As of 2021, the IUCN Red List has nearly 82 percent of cardinalids to be least concern. However, there are a handful of species that are of conservation concern. The rose-bellied bunting (Passerina rositae) is an endemic near-threatened species as they are found in a small area of Oaxaca and Chiapas, Mexico; the black-cheeked ant-tanager is another endemic species found in Osa Peninsula in Costa Rica and the carrizal seedeater a critically endangered species found in the spiny bamboo thickets in the understory of deciduous forest in a remote southeastern corner of Venezuela. All of these species are threatened by habitat loss and by confinement to much smaller ranges. The IUCN has not yet reevaluate the other species of seedeaters in the genus Amaurospiza.

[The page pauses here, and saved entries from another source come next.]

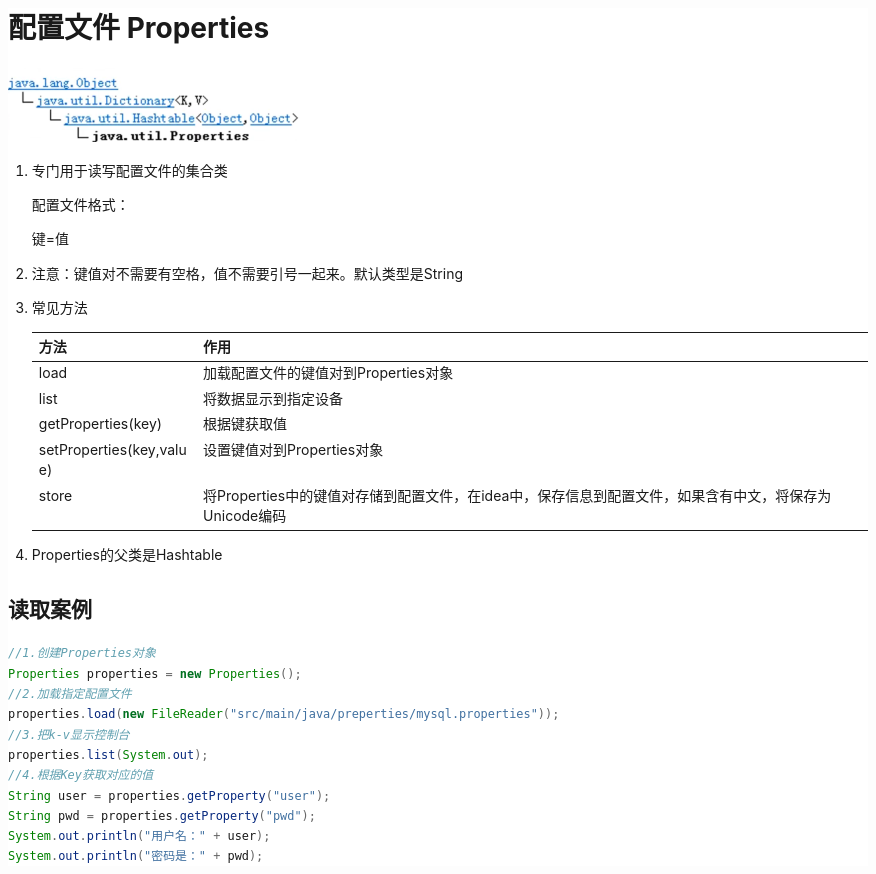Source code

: 
# 配置文件 Properties

<img src="picture/image-20220912161820449.png" alt="image-20220912161820449" style="zoom:50%;" />



1. 专门用于读写配置文件的集合类

   配置文件格式：

   键=值

2. 注意：键值对不需要有空格，值不需要引号一起来。默认类型是String

3. 常见方法

   | 方法                     | 作用                                                         |
   | ------------------------ | ------------------------------------------------------------ |
   | load                     | 加载配置文件的键值对到Properties对象                         |
   | list                     | 将数据显示到指定设备                                         |
   | getProperties(key)       | 根据键获取值                                                 |
   | setProperties(key,value) | 设置键值对到Properties对象                                   |
   | store                    | 将Properties中的键值对存储到配置文件，在idea中，保存信息到配置文件，如果含有中文，将保存为Unicode编码 |

4. Properties的父类是Hashtable

## 读取案例

```java
//1.创建Properties对象
Properties properties = new Properties();
//2.加载指定配置文件
properties.load(new FileReader("src/main/java/preperties/mysql.properties"));
//3.把k-v显示控制台
properties.list(System.out);
//4.根据Key获取对应的值
String user = properties.getProperty("user");
String pwd = properties.getProperty("pwd");
System.out.println("用户名：" + user);
System.out.println("密码是：" + pwd);
```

Despite the vast majority of species being classified as least concern, there is growing recognition that the climate crisis may impact the distribution and migration of many cardinalid species. One study led by Dr. Brooke L. Bateman, published in July 2020, focused on the risks that North American birds will face from climate change and the measures required to protect them. The first study assessed 604 species in the United States and found that, if the planet warmed by 3.0 degrees Celsius, many species, particularly arctic birds, waterbirds, and boreal and western forest birds, would be highly vulnerable to climate change. Future conservation efforts will need to be in place. Among the species sampled, the North American species of Piranga and Pheucticus are found to be most climate vulnerable of the cardinalids. These species will either lose a substantial amount of their range or they will migrate north to escape the sudden change in their habitat.

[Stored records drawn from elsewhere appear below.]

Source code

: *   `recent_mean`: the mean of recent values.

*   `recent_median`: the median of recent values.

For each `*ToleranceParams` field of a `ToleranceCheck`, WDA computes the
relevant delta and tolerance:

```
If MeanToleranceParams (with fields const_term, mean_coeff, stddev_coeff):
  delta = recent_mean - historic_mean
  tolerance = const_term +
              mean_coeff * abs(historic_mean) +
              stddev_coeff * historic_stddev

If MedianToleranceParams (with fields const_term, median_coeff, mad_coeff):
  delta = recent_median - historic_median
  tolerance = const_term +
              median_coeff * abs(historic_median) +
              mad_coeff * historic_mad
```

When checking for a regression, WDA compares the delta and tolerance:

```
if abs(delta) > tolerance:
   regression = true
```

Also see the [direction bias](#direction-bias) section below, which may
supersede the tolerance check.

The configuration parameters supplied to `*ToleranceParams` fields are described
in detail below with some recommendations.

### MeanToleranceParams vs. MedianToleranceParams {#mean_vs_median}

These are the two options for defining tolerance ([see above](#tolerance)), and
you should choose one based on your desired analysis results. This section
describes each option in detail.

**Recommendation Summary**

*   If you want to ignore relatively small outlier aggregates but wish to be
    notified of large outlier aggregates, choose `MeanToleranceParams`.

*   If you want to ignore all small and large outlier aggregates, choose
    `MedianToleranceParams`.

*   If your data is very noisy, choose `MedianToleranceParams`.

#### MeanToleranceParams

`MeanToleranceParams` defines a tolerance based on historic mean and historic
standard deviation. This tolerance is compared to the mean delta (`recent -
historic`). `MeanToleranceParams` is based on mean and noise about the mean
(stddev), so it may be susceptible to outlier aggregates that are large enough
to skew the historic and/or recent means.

A possible extinct species is the controversial Townsend's bunting (Spiza townsendi), a supposed enigmatic species related to the dickcissel. The Townsend's bunting is only known from a single type specimen collected from Chester County, Pennsylvania by John Kirk Townsend and described by John James Audubon in 1834. The specimen is housed in the National Museum of Natural History. Genetic analysis has not been done on this specimen, but a study of the plumage has been conducted. Researchers are unsure about the specimen's status as an extinct species, a rare color-variant of the dickcissel, or a hybrid (of a female dickcissel and male blue grosbeak). If the bird is indeed a dickcissel, however, it lacks the known field characteristics of the species across all life stages and sexes.